Most Mesopotamian creation myths involve multiple gods bringing order out of chaos, but the God of Israel created the universe out of nothing. His law gave the Hebrews an impressive grasp on morality and an identity separate from all the other peoples on Earth.
While Israel and Judah remained independent kingdoms for centuries, the Assyrians defeated the northern kingdom of Israel and Babylon defeated the southern kingdom of Judah. The Babylonians sent the Israelites into exile, yet God promised the Jews they would return. The Persian Empire conquered Babylon and allowed the Jews to return to Israel. This exile shaped the Jewish identity, enabling the Jews to maintain their faith and identity when the Romans destroyed the Temple in 70 A.D.
The Persians gave their subjects a broad degree of religious freedom. They even helped rebuild the walls of Jerusalem and the Jewish Temple.
Athens
The same Persian Empire that allowed the Jews to return from exile menaced the freedom of the Greek city-states across the Hellespont from Anatolia (modern Turkey). As Persia shaped the Jewish identity as an ally, it shaped Greek identity as an adversary.
The Greeks defeated Persia in three epic battles: Marathon, Salamis, and Plataea. According to legend, a Greek messenger ran the first Marathon, from Marathon to Athens to deliver the news that the Greeks had prevented the Persian conquest. The better-known battle of Thermopylae — in which 300 Spartans and roughly 1,000 allies died to slow the Persians’ advance — helped buy the Greeks time to defeat the Persian army in the battle of Plataea.
Americans often look with nostalgia on the Greek city-states, particularly Athens. Yet we must remember that these were slave societies. While Athens had a democratic government, it also had slavery and only the men could vote. Its democracy did not always work out well, either. While Sparta had a noble warrior culture, it ran on slavery and subjugating its enemies.
After the Greeks secured victory and freedom from Persia, Athens and Sparta formed separate alliances and engaged in the decades-long Peloponnesian War (431-404 B.C.). Sparta ultimately prevailed, but Athens nonetheless dominated Greek cultural identity. The enigmatic Socrates (470-399 B.C.) essentially founded philosophy, while his student Plato systematized it and his student Aristotle — known for generations as “the Philosopher” — mastered it.
The works of Plato defined philosophy. Plato’s theory of the forms synthesized the teachings of Parmenides and Heraclitus. Parmenides taught that everything that seems to change has a root in eternal being. Heraclitus taught that all is change, being is essentially fire.

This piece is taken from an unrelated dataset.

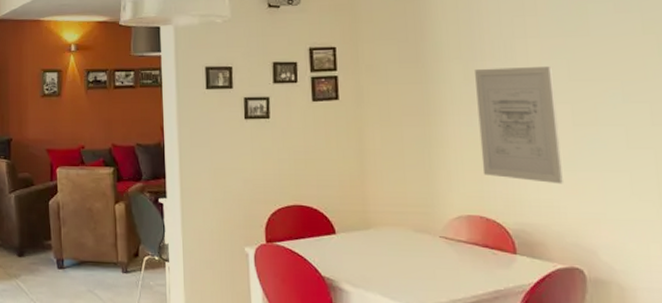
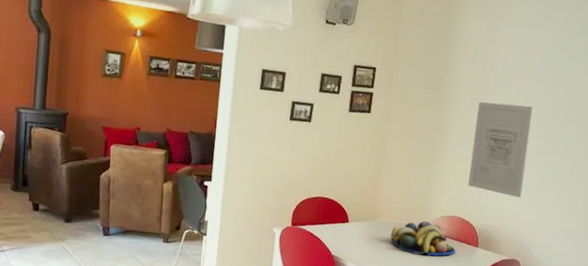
fruit bowl: none [393,225,486,270] -> present [390,221,456,257]

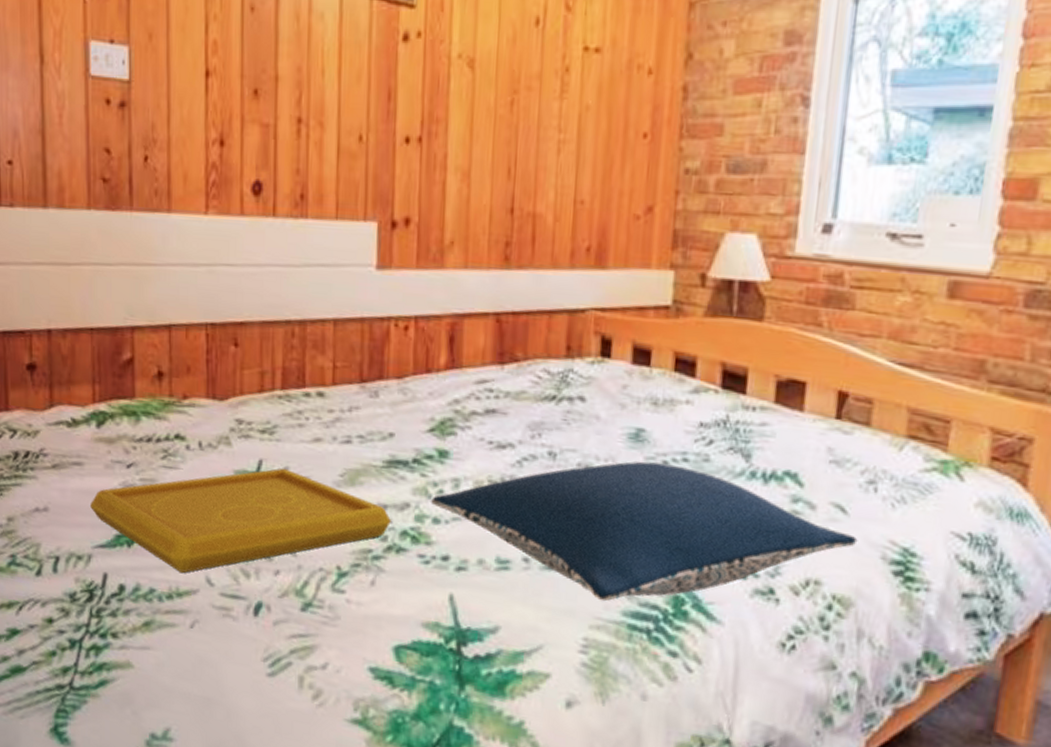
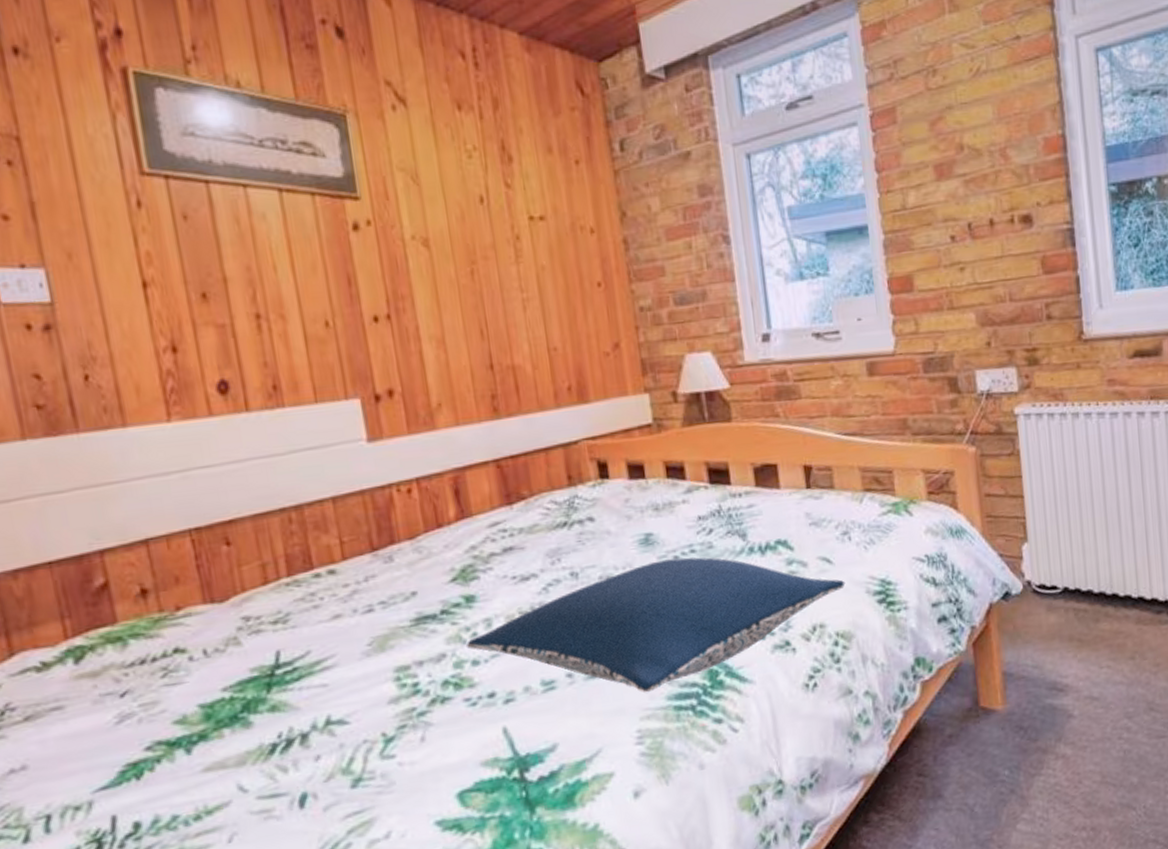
serving tray: present [91,468,391,573] -> none [81,652,430,789]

Plato argued that everything in existence is a shadow of a true Form in a real world beyond this one. These logical leaps helped enable the basic science of Aristotle and the theology of early Christianity.
Aristotle also taught Alexander the Great, the Macedonian king who defeated the Persians and brought Greek culture to the East in the process of Hellenization.
Athens and Jerusalem in conflict
Alexander the Great did not live long. After he died, his empire broke into four parts — with the eastern part under the general Seleucus, who established the Seleucid Empire. Each of the post-Alexander Hellenistic kingdoms imposed Greek culture, requiring knowledge of Greek among the ruling elite. Greek became the lingua franca of the East, which is why the New Testament was written in Greek.
The Seleucid Empire ruled over Israel, but Israel actually won its independence from the Hellensitic empire following an epic religious freedom clash. Emperor Antiochus IV “Epiphanes” wanted to make the Jews Greek, so he brought a statue of Zeus into the Temple and sacrificed a pig in front of it. This utter sacrilege led the Jews to revolt and inspired the holiday of Hannukah.
For about 80 years, the Jews were independent again, until the Romans conquered them. Yet the Romans allowed them more religious freedom than Antiochus had.
As Rome grew to dominate the Mediterranean world, Greek culture and Jewish faith spread. Some Jews never returned to Israel after the exile, and others went to live in cities across the Eastern Mediterranean. In the Greek Egyptian city of Alexandria, Jews translated the Old Testament from Hebrew into Greek, making Jewish history and law available to Gentiles. Many Gentiles sought to worship Yahweh and became God-fearers, part-Jews. These people were primed to accept Christianity when it arose.